Les néoconservateurs affirment que c'est dans l’intérêt du peuple
puisque l'individualisme est fondamentalement mauvais et que l'élite
doit se conformer à son devoir de gouverner les incompétents
- la religion, le mensonge et la guerre sont les outils utilisés
par les néoconservateurs pour supprimer l'individualisme et fortifier
une élite dirigeante. Ces points de vue sont, à des degrés divers et sur
diverses questions, adoptés par les dirigeants des deux partis
politiques. C'est pourquoi l'individualisme est sous attaque constante
et la philosophie des Pères fondateurs a été si gravement compromise.
Les néoconservateurs nieront toujours cela (cela fait partie de leur
noble mensonge) car cela ferait exploser leur couverture
- ils font en fait le contraire, revendiquant un brevet de
superpatriotisme, et quiconque est en désaccord avec leurs guerres et
leurs projets d’assistanat est anti-américain, anti-patriote,
non-humanitaire, opposé aux troupes, et ainsi de suite.
Postérité
La vision du monde néoconservatrice a séduit nombre d'intellectuels
aux Etats-Unis, tels que le philosophe Allan Bloom (qui servit de modèle
au romancier Saul Bellow pour son roman
Ravelstein), disciple de
Leo Strauss, philosophe politique d'origine allemande (très prisé par un Paul Wolfowitz, par exemple).

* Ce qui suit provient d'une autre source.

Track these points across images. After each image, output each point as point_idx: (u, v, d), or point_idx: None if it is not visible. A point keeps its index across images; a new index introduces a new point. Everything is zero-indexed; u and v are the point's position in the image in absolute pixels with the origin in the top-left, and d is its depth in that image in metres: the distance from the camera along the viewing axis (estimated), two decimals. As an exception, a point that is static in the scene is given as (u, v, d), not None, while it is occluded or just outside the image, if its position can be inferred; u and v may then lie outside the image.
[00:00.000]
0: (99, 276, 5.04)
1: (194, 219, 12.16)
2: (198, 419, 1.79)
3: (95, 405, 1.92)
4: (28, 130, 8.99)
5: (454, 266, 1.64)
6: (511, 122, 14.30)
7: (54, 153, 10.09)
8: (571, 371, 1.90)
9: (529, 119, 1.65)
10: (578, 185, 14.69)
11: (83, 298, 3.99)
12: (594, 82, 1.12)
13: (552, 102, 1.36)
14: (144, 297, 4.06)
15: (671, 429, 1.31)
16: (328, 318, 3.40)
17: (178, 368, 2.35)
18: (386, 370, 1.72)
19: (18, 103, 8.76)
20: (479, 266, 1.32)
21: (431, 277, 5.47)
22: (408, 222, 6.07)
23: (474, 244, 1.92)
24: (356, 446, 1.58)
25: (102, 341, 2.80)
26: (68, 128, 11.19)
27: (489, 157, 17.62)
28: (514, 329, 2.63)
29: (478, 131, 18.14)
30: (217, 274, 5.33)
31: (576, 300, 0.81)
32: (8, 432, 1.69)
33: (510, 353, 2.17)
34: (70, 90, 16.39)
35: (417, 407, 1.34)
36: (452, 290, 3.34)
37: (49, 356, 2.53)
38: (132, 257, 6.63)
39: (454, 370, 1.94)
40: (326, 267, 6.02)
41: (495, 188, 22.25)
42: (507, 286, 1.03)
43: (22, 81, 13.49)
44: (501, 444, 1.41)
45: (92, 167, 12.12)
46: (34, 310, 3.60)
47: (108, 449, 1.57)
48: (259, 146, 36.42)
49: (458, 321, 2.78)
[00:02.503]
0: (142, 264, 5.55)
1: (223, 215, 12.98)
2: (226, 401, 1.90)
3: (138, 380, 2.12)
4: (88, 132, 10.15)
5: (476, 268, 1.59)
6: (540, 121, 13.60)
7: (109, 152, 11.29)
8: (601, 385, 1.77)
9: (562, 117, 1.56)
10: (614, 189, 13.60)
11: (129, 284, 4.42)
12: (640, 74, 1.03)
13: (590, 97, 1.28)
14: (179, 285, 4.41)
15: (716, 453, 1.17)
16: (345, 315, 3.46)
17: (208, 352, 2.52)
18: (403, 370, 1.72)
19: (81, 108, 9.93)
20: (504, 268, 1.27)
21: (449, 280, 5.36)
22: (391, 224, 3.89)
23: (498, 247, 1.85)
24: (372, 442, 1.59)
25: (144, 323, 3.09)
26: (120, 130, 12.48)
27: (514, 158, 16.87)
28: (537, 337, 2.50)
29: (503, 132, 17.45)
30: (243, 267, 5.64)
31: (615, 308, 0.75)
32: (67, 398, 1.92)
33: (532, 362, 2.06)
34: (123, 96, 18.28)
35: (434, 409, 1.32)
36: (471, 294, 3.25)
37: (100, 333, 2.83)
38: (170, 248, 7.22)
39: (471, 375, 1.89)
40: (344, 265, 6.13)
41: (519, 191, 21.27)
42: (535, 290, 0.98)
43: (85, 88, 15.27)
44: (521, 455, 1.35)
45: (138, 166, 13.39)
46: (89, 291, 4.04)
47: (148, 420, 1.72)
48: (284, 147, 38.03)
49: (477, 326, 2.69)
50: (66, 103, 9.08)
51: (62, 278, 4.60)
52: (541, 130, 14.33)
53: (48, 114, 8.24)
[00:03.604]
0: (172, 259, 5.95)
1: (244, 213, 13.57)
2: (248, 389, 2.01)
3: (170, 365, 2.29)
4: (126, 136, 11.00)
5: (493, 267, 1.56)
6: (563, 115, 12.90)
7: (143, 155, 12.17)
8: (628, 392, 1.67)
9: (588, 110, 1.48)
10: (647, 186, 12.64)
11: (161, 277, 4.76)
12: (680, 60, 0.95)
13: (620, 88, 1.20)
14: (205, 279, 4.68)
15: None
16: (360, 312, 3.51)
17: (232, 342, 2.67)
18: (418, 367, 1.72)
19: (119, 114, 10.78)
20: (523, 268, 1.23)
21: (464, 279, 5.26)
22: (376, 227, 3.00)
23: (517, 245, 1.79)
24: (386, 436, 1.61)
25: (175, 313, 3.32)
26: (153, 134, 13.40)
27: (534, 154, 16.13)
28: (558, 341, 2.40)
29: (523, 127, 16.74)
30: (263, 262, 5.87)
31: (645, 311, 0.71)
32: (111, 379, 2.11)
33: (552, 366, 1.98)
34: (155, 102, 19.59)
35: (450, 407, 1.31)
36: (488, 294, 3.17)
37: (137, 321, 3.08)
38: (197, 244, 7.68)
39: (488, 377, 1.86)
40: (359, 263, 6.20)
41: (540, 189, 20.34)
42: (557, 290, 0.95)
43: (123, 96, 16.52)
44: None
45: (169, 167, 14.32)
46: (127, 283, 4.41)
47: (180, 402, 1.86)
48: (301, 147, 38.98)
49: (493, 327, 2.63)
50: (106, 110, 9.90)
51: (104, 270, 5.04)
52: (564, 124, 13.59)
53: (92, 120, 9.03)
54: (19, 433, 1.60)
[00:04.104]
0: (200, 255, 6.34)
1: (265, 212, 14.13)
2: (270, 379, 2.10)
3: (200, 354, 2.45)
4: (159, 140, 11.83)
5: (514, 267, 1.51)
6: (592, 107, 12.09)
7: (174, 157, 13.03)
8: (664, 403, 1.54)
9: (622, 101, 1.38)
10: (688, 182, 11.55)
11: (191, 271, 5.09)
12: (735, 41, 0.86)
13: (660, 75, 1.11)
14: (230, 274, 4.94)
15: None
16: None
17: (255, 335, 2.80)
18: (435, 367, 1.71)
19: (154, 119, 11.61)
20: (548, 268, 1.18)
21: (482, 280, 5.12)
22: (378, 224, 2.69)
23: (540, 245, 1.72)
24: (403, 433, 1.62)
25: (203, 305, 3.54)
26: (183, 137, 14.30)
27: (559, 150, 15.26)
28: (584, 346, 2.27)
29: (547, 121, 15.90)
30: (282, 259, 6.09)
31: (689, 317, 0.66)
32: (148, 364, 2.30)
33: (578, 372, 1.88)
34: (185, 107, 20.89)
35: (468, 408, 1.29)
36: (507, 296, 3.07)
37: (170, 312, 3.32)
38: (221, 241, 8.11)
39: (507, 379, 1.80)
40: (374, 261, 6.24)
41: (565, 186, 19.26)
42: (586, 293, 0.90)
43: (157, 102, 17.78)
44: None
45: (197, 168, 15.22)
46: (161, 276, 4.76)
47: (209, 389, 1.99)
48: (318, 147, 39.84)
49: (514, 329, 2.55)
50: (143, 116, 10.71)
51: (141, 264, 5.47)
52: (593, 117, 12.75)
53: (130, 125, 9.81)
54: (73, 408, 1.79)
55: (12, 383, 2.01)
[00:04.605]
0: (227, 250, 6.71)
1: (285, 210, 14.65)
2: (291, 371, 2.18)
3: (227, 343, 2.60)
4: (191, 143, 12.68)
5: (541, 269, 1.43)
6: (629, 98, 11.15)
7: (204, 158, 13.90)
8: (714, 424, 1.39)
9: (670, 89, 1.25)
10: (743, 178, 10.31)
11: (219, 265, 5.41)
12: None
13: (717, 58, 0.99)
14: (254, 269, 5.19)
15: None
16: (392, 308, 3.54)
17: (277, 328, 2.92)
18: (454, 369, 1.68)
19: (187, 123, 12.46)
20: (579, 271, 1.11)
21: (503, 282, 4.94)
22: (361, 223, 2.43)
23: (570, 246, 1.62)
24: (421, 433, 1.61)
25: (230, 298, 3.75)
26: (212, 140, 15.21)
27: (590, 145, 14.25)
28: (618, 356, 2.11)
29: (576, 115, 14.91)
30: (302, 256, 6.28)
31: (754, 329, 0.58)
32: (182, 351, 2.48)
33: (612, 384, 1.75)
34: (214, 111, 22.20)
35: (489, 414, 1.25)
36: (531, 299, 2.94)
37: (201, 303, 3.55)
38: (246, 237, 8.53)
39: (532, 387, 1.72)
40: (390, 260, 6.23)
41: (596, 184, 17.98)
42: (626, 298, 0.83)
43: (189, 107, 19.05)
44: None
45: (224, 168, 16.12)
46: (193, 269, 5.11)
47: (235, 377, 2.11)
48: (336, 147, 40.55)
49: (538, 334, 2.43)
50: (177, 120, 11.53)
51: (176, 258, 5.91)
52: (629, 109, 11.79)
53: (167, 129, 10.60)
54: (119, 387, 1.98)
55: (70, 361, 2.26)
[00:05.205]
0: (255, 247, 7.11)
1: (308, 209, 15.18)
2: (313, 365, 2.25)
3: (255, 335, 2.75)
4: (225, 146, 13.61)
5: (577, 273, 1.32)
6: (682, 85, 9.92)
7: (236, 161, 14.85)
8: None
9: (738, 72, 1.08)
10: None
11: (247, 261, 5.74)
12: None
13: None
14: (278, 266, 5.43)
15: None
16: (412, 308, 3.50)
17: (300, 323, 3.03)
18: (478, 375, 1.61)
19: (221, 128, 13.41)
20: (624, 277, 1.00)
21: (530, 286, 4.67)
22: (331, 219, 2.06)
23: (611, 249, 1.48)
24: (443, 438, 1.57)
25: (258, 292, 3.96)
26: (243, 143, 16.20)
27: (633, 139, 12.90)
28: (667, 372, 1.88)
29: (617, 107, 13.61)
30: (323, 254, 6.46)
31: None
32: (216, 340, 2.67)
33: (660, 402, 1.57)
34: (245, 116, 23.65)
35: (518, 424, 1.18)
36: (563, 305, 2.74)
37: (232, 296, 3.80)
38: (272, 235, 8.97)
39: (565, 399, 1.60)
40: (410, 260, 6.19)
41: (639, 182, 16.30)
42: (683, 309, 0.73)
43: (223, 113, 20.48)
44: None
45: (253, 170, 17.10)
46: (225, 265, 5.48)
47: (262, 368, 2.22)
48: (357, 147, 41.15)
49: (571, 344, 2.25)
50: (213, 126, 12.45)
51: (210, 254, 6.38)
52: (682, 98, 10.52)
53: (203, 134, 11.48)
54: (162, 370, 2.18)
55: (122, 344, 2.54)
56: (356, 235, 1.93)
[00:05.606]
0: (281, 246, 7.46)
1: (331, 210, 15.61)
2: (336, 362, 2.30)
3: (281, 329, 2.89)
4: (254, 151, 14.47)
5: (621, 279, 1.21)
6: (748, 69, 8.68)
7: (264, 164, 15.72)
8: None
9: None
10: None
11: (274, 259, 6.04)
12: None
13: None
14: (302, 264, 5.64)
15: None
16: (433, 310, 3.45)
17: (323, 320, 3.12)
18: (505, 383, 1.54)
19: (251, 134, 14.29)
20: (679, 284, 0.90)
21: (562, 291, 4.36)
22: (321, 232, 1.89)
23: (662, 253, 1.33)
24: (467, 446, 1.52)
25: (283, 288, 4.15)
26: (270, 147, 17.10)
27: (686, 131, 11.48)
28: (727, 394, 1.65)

En Europe, l'influence néoconservatrice semble avoir gagné une
partie du Labour de Tony Blair et se reconnaît en France dans les
articles et essais de nombreuses personnalités comme
Jean-François Revel (depuis
Comment les démocraties finissent jusqu'à
L'Obsession anti-américaine), André Glucksmann (en particulier dans
Ouest contre Ouest)),
Yves Roucaute (
La Puissance de la liberté et
Le Néoconservatisme est un humanisme), ou encore
Guy Millière, le laudateur attitré pour l'Hexagone de
George W. Bush auquel il a déjà consacré pas moins de trois livres (!!).
Des sites comme
libres.org ou encore l'
Institut Hayek défendent plus ou moins ouvertement le point de vue néoconservateur au sein du monde francophone.